Collaboration and citation
The purpose of problem sets is to give you the opportunity to practice working through the process of solving problems and writing mathematics and to receive feedback on that process. The work that you hand in to be graded is expected to be your own so that the feedback you receive will be the most useful.
- If you choose to work with others, you must list your collaborators. You may only work with other students in the class. Your collaboration should be to a degree that your writeups are substantially different. It is not acceptable that solutions are largely copies of each other.
- You should not look up solutions to assigned problems, online or otherwise. This includes question and answer forums, homework websites, and other publicly available materials from other courses in the department or at other institutions. Be aware that if you can find a solution online, the course staff can too.
- Since the purpose of the problem sets is to give you the opportunity to practice working through the process of solving problems and writing mathematics, you should not use language models to generate your submissions.
Resubmission
Part of the learning process is identifying and correcting mistakes. After your submissions have been graded and returned to you, you will have the opportunity to use the feedback you receive to revise and resubmit your work.
Regrade requests
You may submit a regrade request in the event of an error by the grader. That is, if the feedback provided by the grader is a factual error, you may request a review of the grading. Please indicate the source of the error in this case.
We will not consider regrade requests concerning disagreement with a grader’s evaluation of your work. In such cases, you should consider the feedback that was given and apply it towards revision and resubmission of your work.
Lectures
Lecture notes are put up after class.
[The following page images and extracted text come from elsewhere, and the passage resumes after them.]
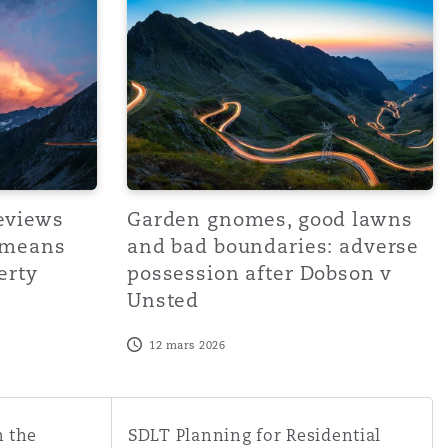
eviews
Garden gnomes, good lawns
 means
and bad boundaries: adverse
erty
possession after Dobson v
Unsted
12 mars 2026
ol
 horizon for 2026?
SDLT Planning for Residential Properties an
n the
SDLT Planning for Residential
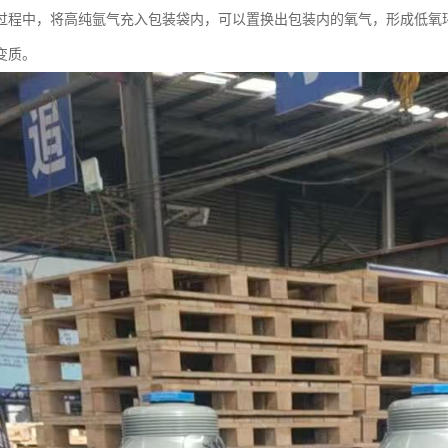
过程中，将高纯氩气充入包装袋内，可以置换出包装内的氧气，形成低氧
变质。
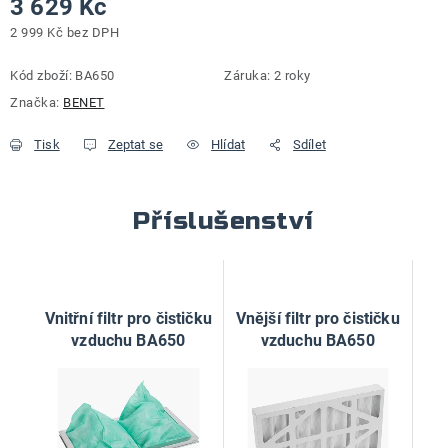
3 629 Kč
2 999 Kč bez DPH
Měrná cena:
Kód zboží:
BA650
Záruka
:
2 roky
Značka:
BENET
Tisk
Zeptat se
Hlídat
Sdílet
Příslušenství
Vnitřní filtr pro čističku
Vnější filtr pro čističku
vzduchu BA650
vzduchu BA650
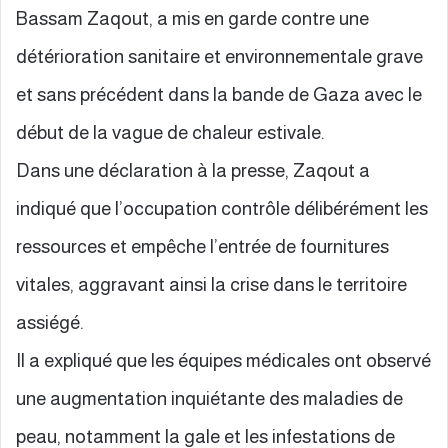
Bassam Zaqout, a mis en garde contre une
détérioration sanitaire et environnementale grave
et sans précédent dans la bande de Gaza avec le
début de la vague de chaleur estivale.
Dans une déclaration à la presse, Zaqout a
indiqué que l’occupation contrôle délibérément les
ressources et empêche l’entrée de fournitures
vitales, aggravant ainsi la crise dans le territoire
assiégé.
Il a expliqué que les équipes médicales ont observé
une augmentation inquiétante des maladies de
peau, notamment la gale et les infestations de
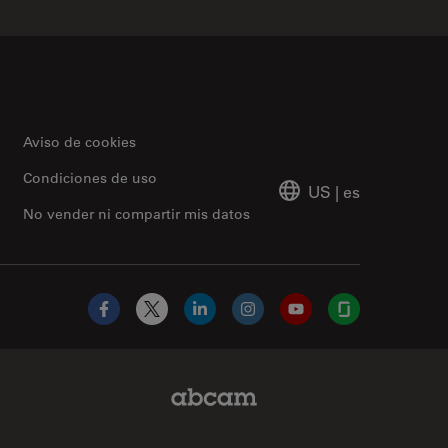
Aviso de cookies
Condiciones de uso
US
|
es
No vender ni compartir mis datos
Facebook
X
LinkedIn
Instagram
YouTube
Glassdoor
Abcam Limited Link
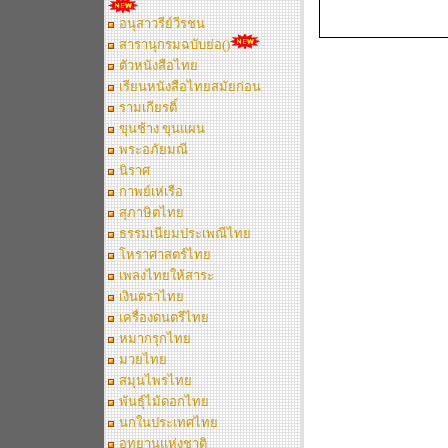
อนุสาวรีย์วีรชน
สารานุกรมฉบับย่อ()
ตัวหนังสือไทย
เรียนหนังสือไทยสมัยก่อน
รามเกียรติ์
ขุนช้าง ขุนแผน
พระอภัยมณี
นิราศ
กาพย์เห่เรือ
สุภาษิตไทย
ธรรมเนียมประเพณีไทย
โหราศาสตร์ไทย
เพลงไทยให้สาระ
เงินตราไทย
เครื่องดนตรีไทย
หมากรุกไทย
มวยไทย
สมุนไพรไทย
พันธุ์ไม้ดอกไทย
นกในประเทศไทย
อุทยานแห่งชาติ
Section numbers correspond to Rosen 8th ed.
- September 27
- Discrete math and computer science (5.3–5.4)
- September 29
- Logic and proof (1.1, 1.4, 1.6, 4.1.2)
- October 2
- More proof and induction (1.6–1.7, 4.1, 5.1)
- October 4
- Division (4.1.3, 5.2.5)
- October 6
- Divisors (4.1.2, 4.3.6)
- October 9
- Euclid's algorithm (4.3.7)
- October 11
- Strong induction, prime numbers (5.3.2, 4.3)
- October 13
- Prime factorization (4.3, 5.2)
- October 16
- Sets (2.1–2.2, 9.1)
- October 18
- Modular arithmetic (4.1.4–4.1.5, 9.5)
- October 20
- Modular inverses, solving congruences, Fermat's little theorem (4.4.2, 4.4.5)
- October 23
- Chinese remainder theorem, cryptography (4.4.3, 4.6)
- October 25
- Combinatorics, functions (2.3)
- October 27
- Basic counting, permutations (6.1, 6.3.2)
- October 30
- Combinations, generalizing permutations and combinations (6.3.3, 6.5)
- November 1
- Binomial theorem, pigeonhole principle (6.4, 6.2)
- November 3
- Midterm exam
- November 6
- Graphs (10.1-10.3)
- November 8
- Paths and connectivity (10.4.1-3)
- November 10
- Connectivity and trees (10.4.4, 11.1)
- November 13
- Spanning trees (11.4)
- November 15
- Probability theory (7.1-7.2.4)
- November 17
- Independence, random variables (7.2.5-7)
- November 27
- Expectation (7.4.1-3)
- November 29
- Probabilistic analysis of algorithms (7.4.4-5)
- December 1
- Wrap-up, Q&A
Academic integrity
It is your responsibility to be familiar with the University’s policy on academic honesty. Instances of academic dishonesty will be referred to the Office of the Provost for adjudication. Following the guidelines above on collaboration and citation should be sufficient, but if you have any questions, please ask the instructor.
Accessibility
Students with disabilities who have been approved for the use of academic accommodations by Student Disability Services (SDS) and need reasonable accommodation to participate fully in this course should follow the procedures established by SDS for using accommodations. Timely notifications are required in order to ensure that your accommodations can be implemented. Please meet with the instructor to discuss your access needs in this class after you have completed the SDS procedures for requesting accommodations.